Edmonton restaurants that allow smoking of herbal material in hookah pipes are hoping to convince the province not to ban the practice.
"We have a strategy that we're going to be following by actually talking to govenment, giving them some ideas, said Mohamad El-Turk owner the Sultan Palace downtown.
"Having proper ventilation in your place will reduce the risk of being exposed to second-hand smoking," he said.
El-Turk fears if hookah smoking is banned, his restaurant will fail.
Shisha smokers traditionally use flavoured tobacco, which is banned in Alberta restaurants. Many establishments instead offer "herbal mixtures" such as fruit-flavoured molasses, which the province considers to be a "tobacco-like" product.
Health Minister Fred Horne plans to introduce changes to Alberta’s Tobacco Reduction Act this fall, but says he is not sure if it will address "tobacco-like" products.
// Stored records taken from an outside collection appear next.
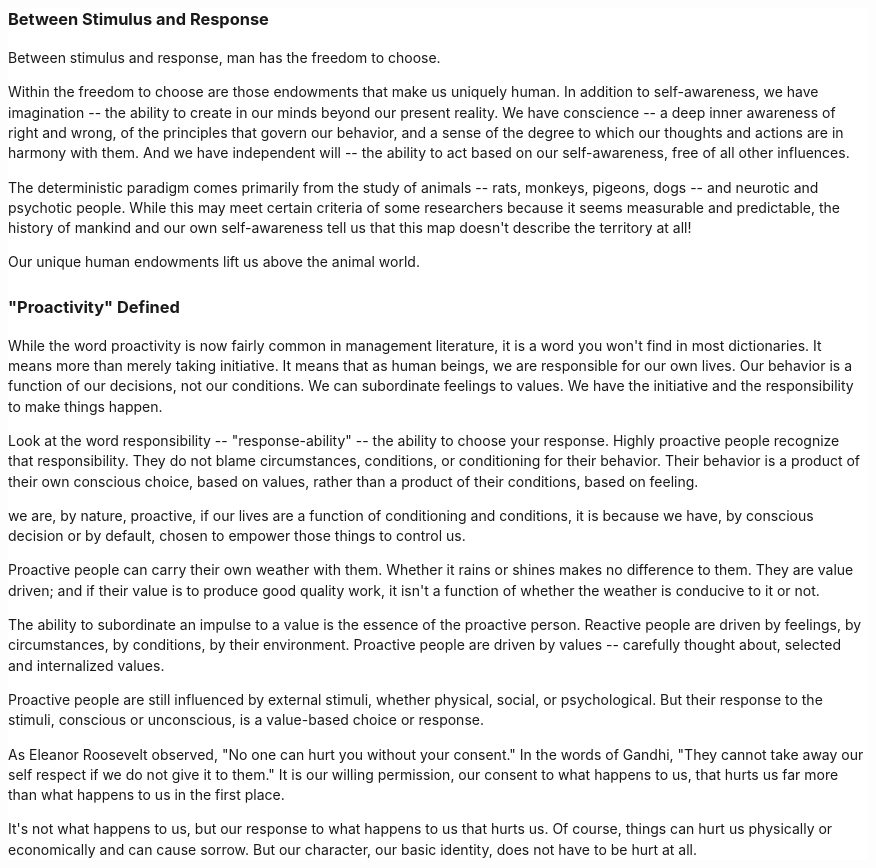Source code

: ### Between Stimulus and Response

Between stimulus and response, man has the freedom to choose.

Within the freedom to choose are those endowments that make us uniquely human. In addition to self-awareness, we have imagination -- the ability to create in our minds beyond our present reality. 
We have conscience -- a deep inner awareness of right and wrong, of the principles that govern our behavior, and a sense of the degree to which our thoughts and actions are in harmony with them. And we have independent will -- the ability to act based on our self-awareness, free of all other influences.

The deterministic paradigm comes primarily from the study of animals -- rats, monkeys, pigeons, dogs -- and neurotic and psychotic people. While this may meet certain criteria of some researchers because it seems measurable and predictable, the history of mankind and our own self-awareness tell us that this map doesn't describe the territory at all!

Our unique human endowments lift us above the animal world.

### "Proactivity" Defined

While the word proactivity is now fairly common in management literature, it is a word you won't find in most dictionaries. It means more than merely taking initiative. It means that as human beings, we are responsible for our own lives. Our behavior is a function of our decisions, not our conditions. 
We can subordinate feelings to values. We have the initiative and the responsibility to make things happen.

Look at the word responsibility -- "response-ability" -- the ability to choose your response. Highly proactive people recognize that responsibility.  They do not blame circumstances, conditions, or conditioning for their behavior. Their behavior is a product of their own conscious choice, based on values, rather than a product of their conditions, based on feeling.

we are, by nature, proactive, if our lives are a function of conditioning and conditions, it is because we have, by conscious decision or by default, chosen to empower those things to control us.

Proactive people can carry their own weather with them. Whether it rains or shines makes no difference to them. They are value driven; and if their value is to produce good quality work, it isn't a function of whether the weather is conducive to it or not.

The ability to subordinate an impulse to a value is the essence of the proactive person.  Reactive people are driven by feelings, by circumstances, by conditions, by their environment. Proactive people are driven by values -- carefully thought about, selected and internalized values.

Proactive people are still influenced by external stimuli, whether physical, social, or psychological. 
But their response to the stimuli, conscious or unconscious, is a value-based choice or response.

As Eleanor Roosevelt observed, "No one can hurt you without your consent." In the words of Gandhi, "They cannot take away our self respect if we do not give it to them." It is our willing permission, our consent to what happens to us, that hurts us far more than what happens to us in the first place.

It's not what happens to us, but our response to what happens to us that hurts us. Of course, things can hurt us physically or economically and can cause sorrow. But our character, our basic identity, does not have to be hurt at all.
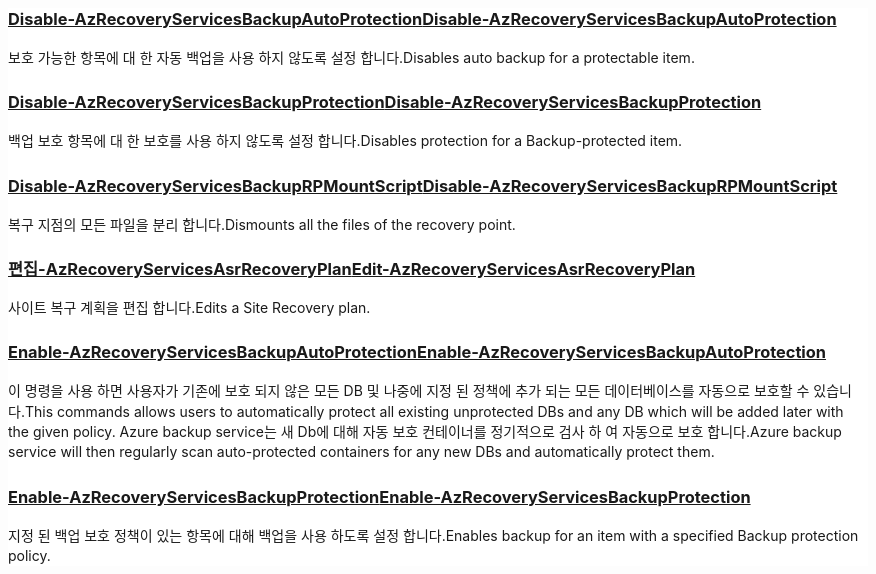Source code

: ### [<span data-ttu-id="4bfe8-109">Disable-AzRecoveryServicesBackupAutoProtection</span><span class="sxs-lookup"><span data-stu-id="4bfe8-109">Disable-AzRecoveryServicesBackupAutoProtection</span></span>](Disable-AzRecoveryServicesBackupAutoProtection.md)
<span data-ttu-id="4bfe8-110">보호 가능한 항목에 대 한 자동 백업을 사용 하지 않도록 설정 합니다.</span><span class="sxs-lookup"><span data-stu-id="4bfe8-110">Disables auto backup for a protectable item.</span></span>

### [<span data-ttu-id="4bfe8-111">Disable-AzRecoveryServicesBackupProtection</span><span class="sxs-lookup"><span data-stu-id="4bfe8-111">Disable-AzRecoveryServicesBackupProtection</span></span>](Disable-AzRecoveryServicesBackupProtection.md)
<span data-ttu-id="4bfe8-112">백업 보호 항목에 대 한 보호를 사용 하지 않도록 설정 합니다.</span><span class="sxs-lookup"><span data-stu-id="4bfe8-112">Disables protection for a Backup-protected item.</span></span>

### [<span data-ttu-id="4bfe8-113">Disable-AzRecoveryServicesBackupRPMountScript</span><span class="sxs-lookup"><span data-stu-id="4bfe8-113">Disable-AzRecoveryServicesBackupRPMountScript</span></span>](Disable-AzRecoveryServicesBackupRPMountScript.md)
<span data-ttu-id="4bfe8-114">복구 지점의 모든 파일을 분리 합니다.</span><span class="sxs-lookup"><span data-stu-id="4bfe8-114">Dismounts all the files of the recovery point.</span></span>

### [<span data-ttu-id="4bfe8-115">편집-AzRecoveryServicesAsrRecoveryPlan</span><span class="sxs-lookup"><span data-stu-id="4bfe8-115">Edit-AzRecoveryServicesAsrRecoveryPlan</span></span>](Edit-AzRecoveryServicesAsrRecoveryPlan.md)
<span data-ttu-id="4bfe8-116">사이트 복구 계획을 편집 합니다.</span><span class="sxs-lookup"><span data-stu-id="4bfe8-116">Edits a Site Recovery plan.</span></span>

### [<span data-ttu-id="4bfe8-117">Enable-AzRecoveryServicesBackupAutoProtection</span><span class="sxs-lookup"><span data-stu-id="4bfe8-117">Enable-AzRecoveryServicesBackupAutoProtection</span></span>](Enable-AzRecoveryServicesBackupAutoProtection.md)
<span data-ttu-id="4bfe8-118">이 명령을 사용 하면 사용자가 기존에 보호 되지 않은 모든 DB 및 나중에 지정 된 정책에 추가 되는 모든 데이터베이스를 자동으로 보호할 수 있습니다.</span><span class="sxs-lookup"><span data-stu-id="4bfe8-118">This commands allows users to automatically protect all existing unprotected DBs and any DB which will be added later with the given policy.</span></span> <span data-ttu-id="4bfe8-119">Azure backup service는 새 Db에 대해 자동 보호 컨테이너를 정기적으로 검사 하 여 자동으로 보호 합니다.</span><span class="sxs-lookup"><span data-stu-id="4bfe8-119">Azure backup service will then regularly scan auto-protected containers for any new DBs and automatically protect them.</span></span>

### [<span data-ttu-id="4bfe8-120">Enable-AzRecoveryServicesBackupProtection</span><span class="sxs-lookup"><span data-stu-id="4bfe8-120">Enable-AzRecoveryServicesBackupProtection</span></span>](Enable-AzRecoveryServicesBackupProtection.md)
<span data-ttu-id="4bfe8-121">지정 된 백업 보호 정책이 있는 항목에 대해 백업을 사용 하도록 설정 합니다.</span><span class="sxs-lookup"><span data-stu-id="4bfe8-121">Enables backup for an item with a specified Backup protection policy.</span></span>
Dr. James Talbot, Alberta's chief medical officer of health, recommended amending the Tobacco Reduction Act in a report from February 2012 entitled Waterpipe Smoking in Alberta.
He suggested that Alberta Health and Wellness look at tightening anti-smoking laws in the province to restrict public use of waterpipes — commonly referred to as hookah, shisha and narghile.
Talbot said ventilation isn't effective and breathing in smoke from any burning material is unhealthy.
"Data shows that the same kind of carcinogens that cause lung cancer are found in that product as are found in tobacco," said Talbot.
El-Turk and Co Co Di owner Riad Ghazal have teamed up with other restaurant owners to hire a lobbyist to present their concerns.